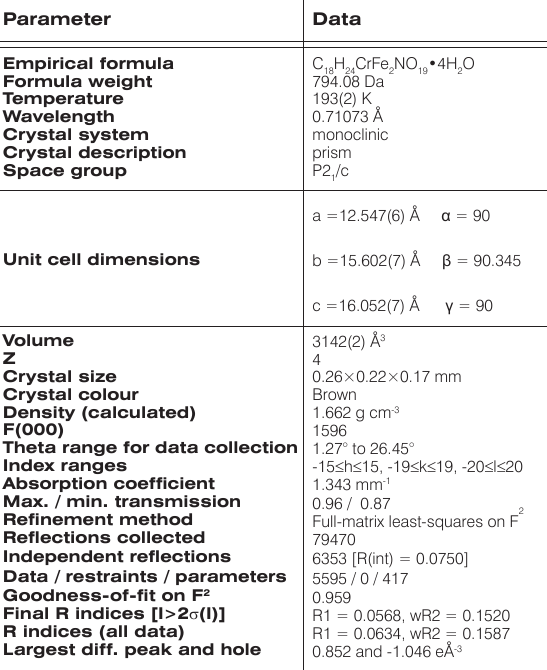
Packing diagram (unit cell) viewed along the a-axis (b). The thermal ellipsoids are drawn at the 50% probability level.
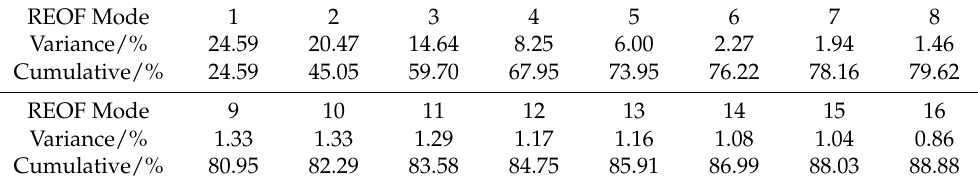
Table 1. Variance contribution rate and cumulative variance contribution rate of each REOF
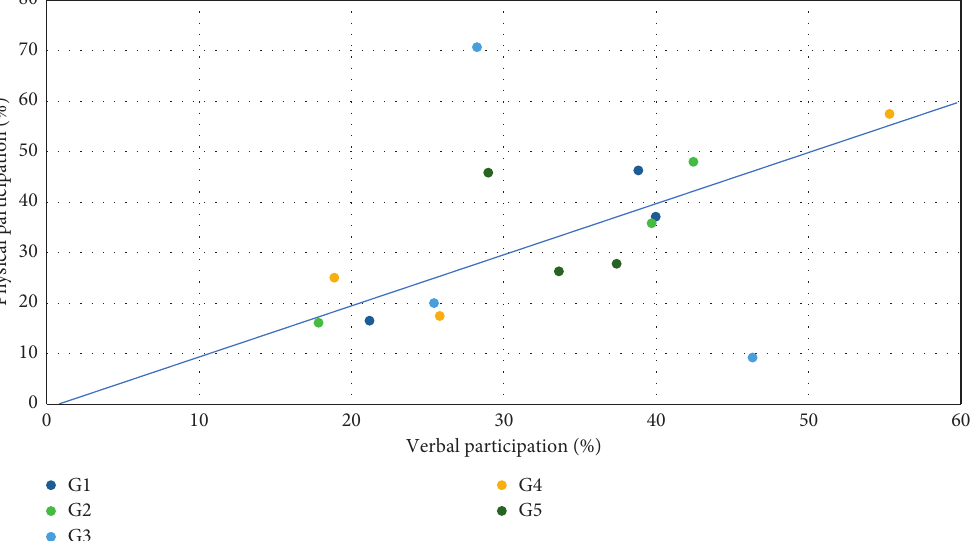
Figure 13: Relative ratio of verbal participation vs physical participation.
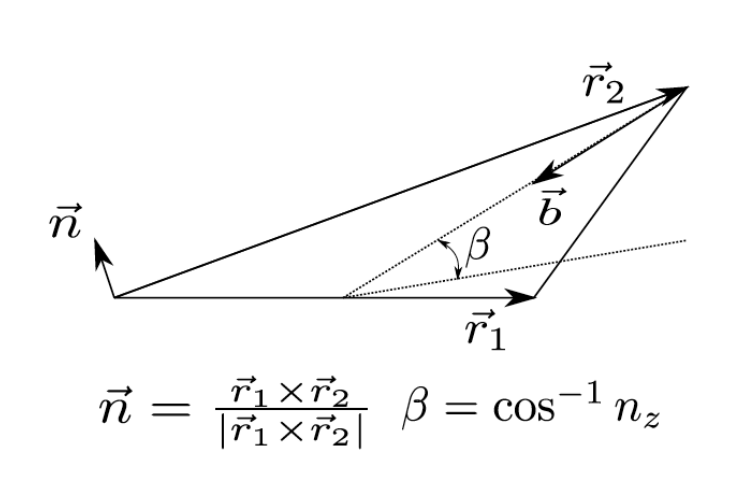
Figure 4. Finding the bed inclination.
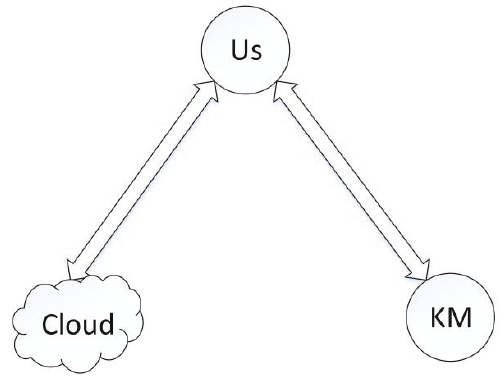
Figure 5. ADSS system model.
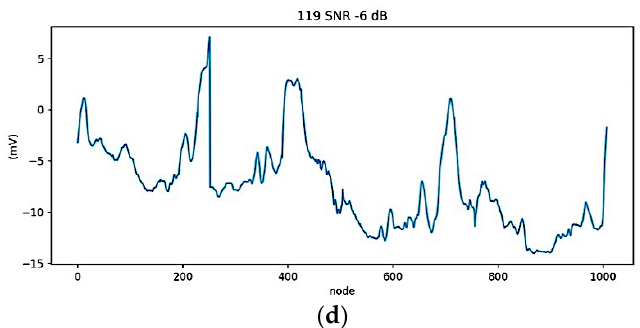
Figure 2. Electrocardiogram (ECG) raw data with noise. ( a ) Record 118 (24 dB), ( b ) Record 118 ( − 6 dB),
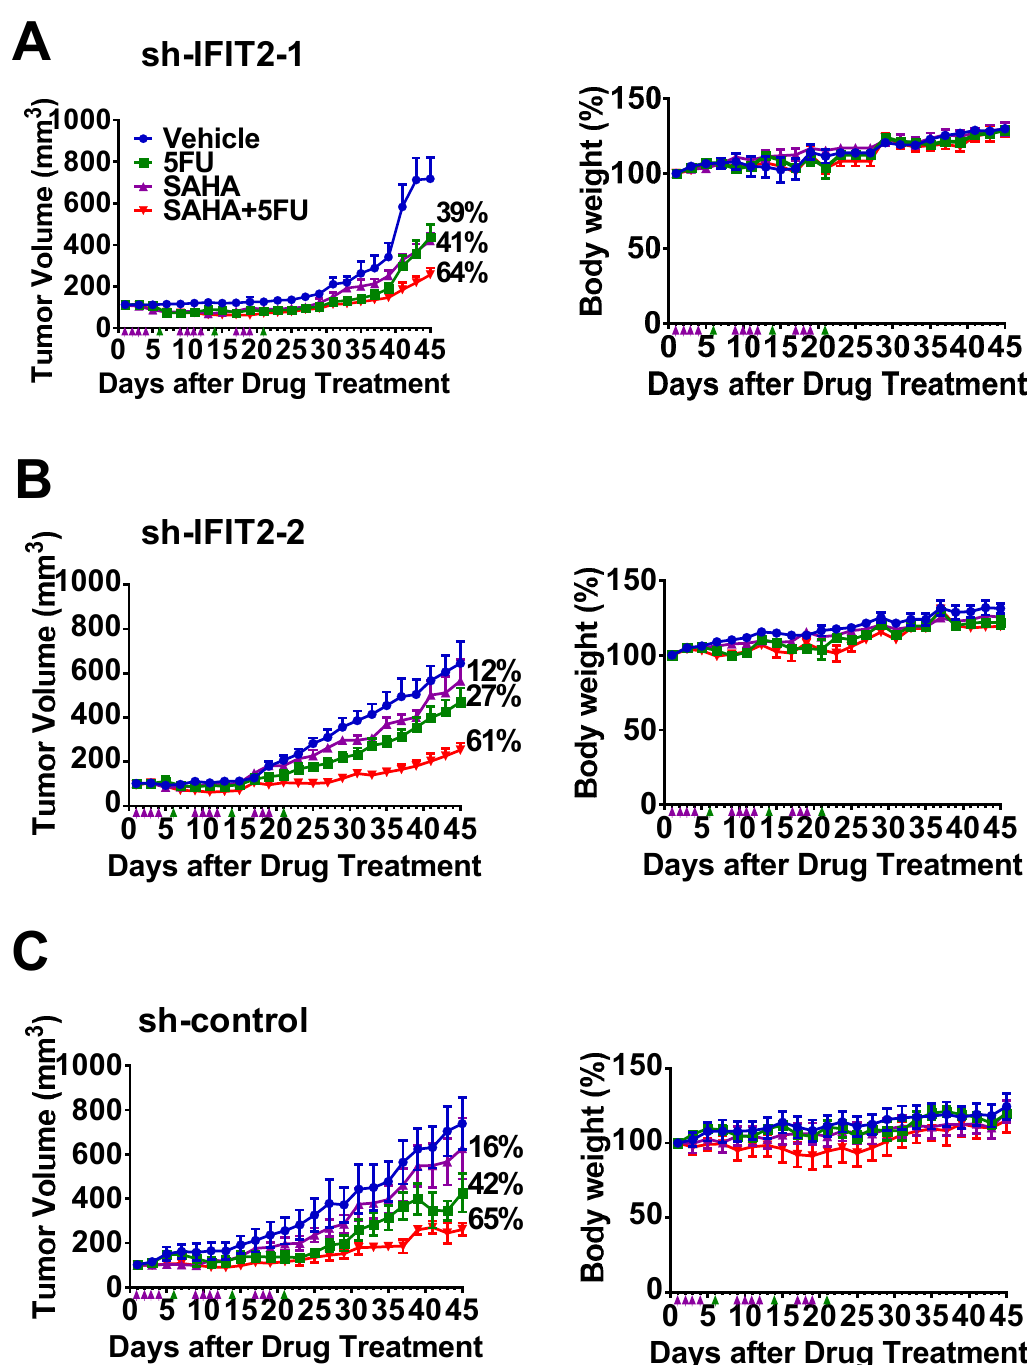
Figure 7. Synergistic inhibition of SAHA and 5-FU in a xenograft tumor model. ( A – C ) An aliquot of 10 7 cells (sh-IFIT2-1, sh-IFIT2-2 and sh-control) was subcutaneously implanted into nude mice. When the tumor reached approximately 100 mm 3 , the mice were randomly divided into four groups ( n = 4–5 for each group) and treated with vehicle ( ● ), SAHA ( ▲ , 80 mg/kg orally), 5-FU ( ▲ , 100 m/kg i.p.) or a combination of the two drugs ( (cid:72) ). The tumor volume (left) and body weight change (right) of the mice were recorded every other day. The values are shown as the mean ± SD of each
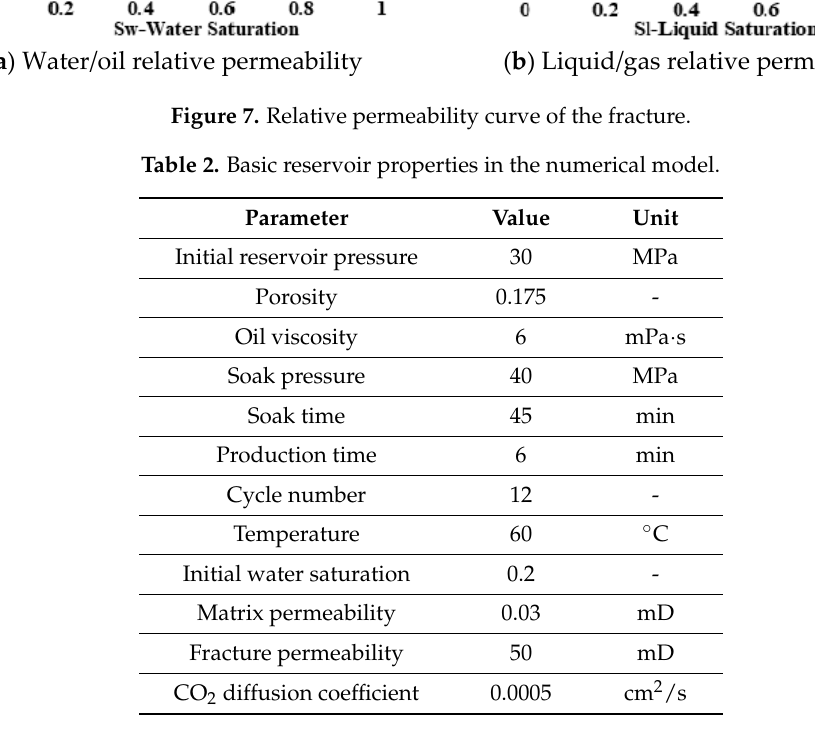
Table 3. Binary interaction parameters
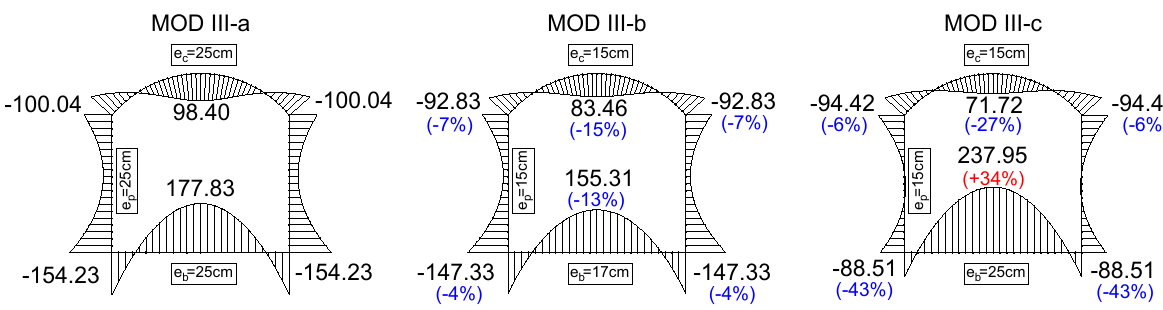
When the thickness of Series “a” was reduced to that of Series “b”, the value of the moments of all critical sections were reduced, reaching 15% in the critical MLC section. The thinnest wall provided the strongest interaction between the structure and the soil. However, when the 0.25 m thickness in the bottom slab was maintained and the thickness of the side walls and roof slab was reduced to 0.15 m (Series “c”), the rearrangement of the bending moments in MOD III- c displayed unique characteristics. The higher flexural stiffness (EI) caused the bottom slab to concentrate greater bending moment (34% increase in the MLF section compared to the MOD III-a culvert), but the bending moment in the middle of the roof slab (MLC) and in the lower corners (CIQ) significantly decreased, showing 27% and 43% reductions, respectively.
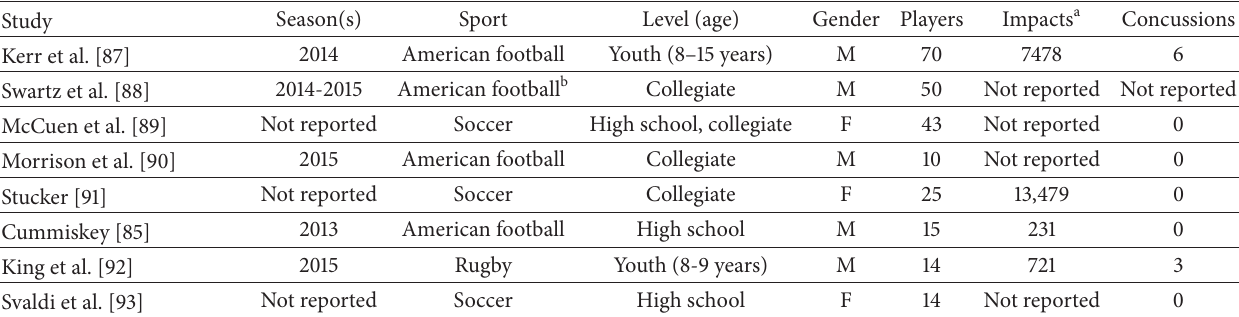
Table 2: X2 X-Patch studies of athletes during training and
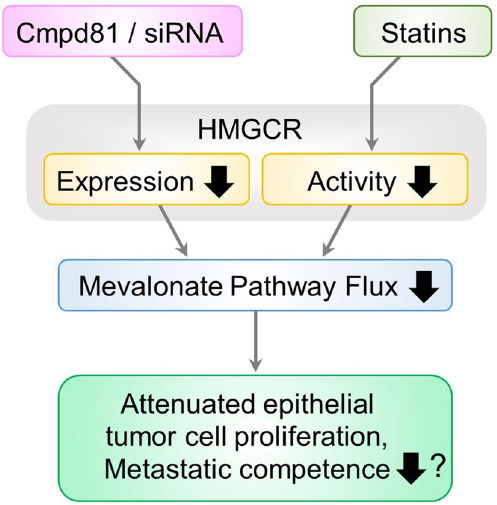
Figure 6. Dual inhibition of HMGCR in TGF-β-induced epithelial cancer cells. Following microenvironment- induced phenotypic state switch in epithelial cancer cells the dual inhibition of HMGCR, by downregulation of its expression (by siRNA or Cmpd81) and its enzymatic activity (by statins) leads to reduced cholesterol levels and reduced synthesis of the mevalonate pathway’s intermediate metabolites that are required for prenylation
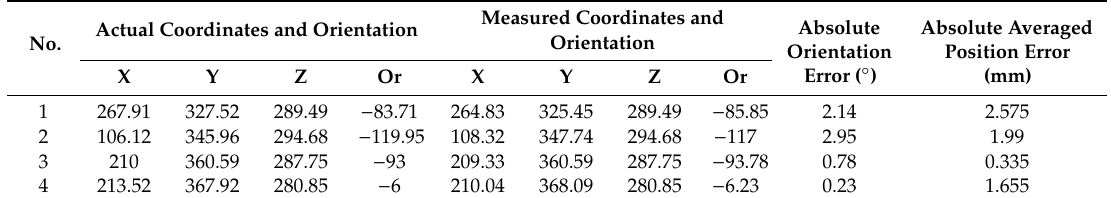
Table 3. Test results of object position and orientation.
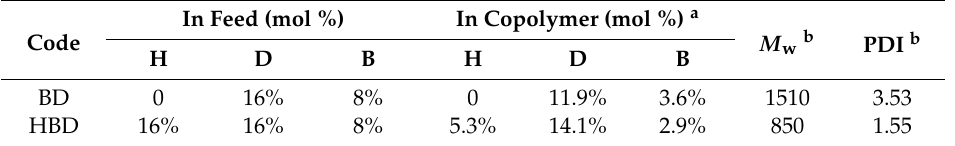
Table 1. Composition of BD and HBD copolymers.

§ WORK INSTRUCTIONS
All the material shown above is to be copied exactly, with no pictures carried over.

§ REPLY TO THE EXERCISE
Packing diagram (unit cell) viewed along the a-axis (b). The thermal ellipsoids are drawn at the 50% probability level.
Table 1. Variance contribution rate and cumulative variance contribution rate of each REOF
Figure 13: Relative ratio of verbal participation vs physical participation.
Figure 4. Finding the bed inclination.
Figure 5. ADSS system model.
Figure 2. Electrocardiogram (ECG) raw data with noise. ( a ) Record 118 (24 dB), ( b ) Record 118 ( − 6 dB),
Figure 7. Synergistic inhibition of SAHA and 5-FU in a xenograft tumor model. ( A – C ) An aliquot of 10 7 cells (sh-IFIT2-1, sh-IFIT2-2 and sh-control) was subcutaneously implanted into nude mice. When the tumor reached approximately 100 mm 3 , the mice were randomly divided into four groups ( n = 4–5 for each group) and treated with vehicle ( ● ), SAHA ( ▲ , 80 mg/kg orally), 5-FU ( ▲ , 100 m/kg i.p.) or a combination of the two drugs ( (cid:72) ). The tumor volume (left) and body weight change (right) of the mice were recorded every other day. The values are shown as the mean ± SD of each
Table 3. Binary interaction parameters
When the thickness of Series “a” was reduced to that of Series “b”, the value of the moments of all critical sections were reduced, reaching 15% in the critical MLC section. The thinnest wall provided the strongest interaction between the structure and the soil. However, when the 0.25 m thickness in the bottom slab was maintained and the thickness of the side walls and roof slab was reduced to 0.15 m (Series “c”), the rearrangement of the bending moments in MOD III- c displayed unique characteristics. The higher flexural stiffness (EI) caused the bottom slab to concentrate greater bending moment (34% increase in the MLF section compared to the MOD III-a culvert), but the bending moment in the middle of the roof slab (MLC) and in the lower corners (CIQ) significantly decreased, showing 27% and 43% reductions, respectively.
Table 2: X2 X-Patch studies of athletes during training and
Figure 6. Dual inhibition of HMGCR in TGF-β-induced epithelial cancer cells. Following microenvironment- induced phenotypic state switch in epithelial cancer cells the dual inhibition of HMGCR, by downregulation of its expression (by siRNA or Cmpd81) and its enzymatic activity (by statins) leads to reduced cholesterol levels and reduced synthesis of the mevalonate pathway’s intermediate metabolites that are required for prenylation
Table 3. Test results of object position and orientation.
Table 1. Composition of BD and HBD copolymers.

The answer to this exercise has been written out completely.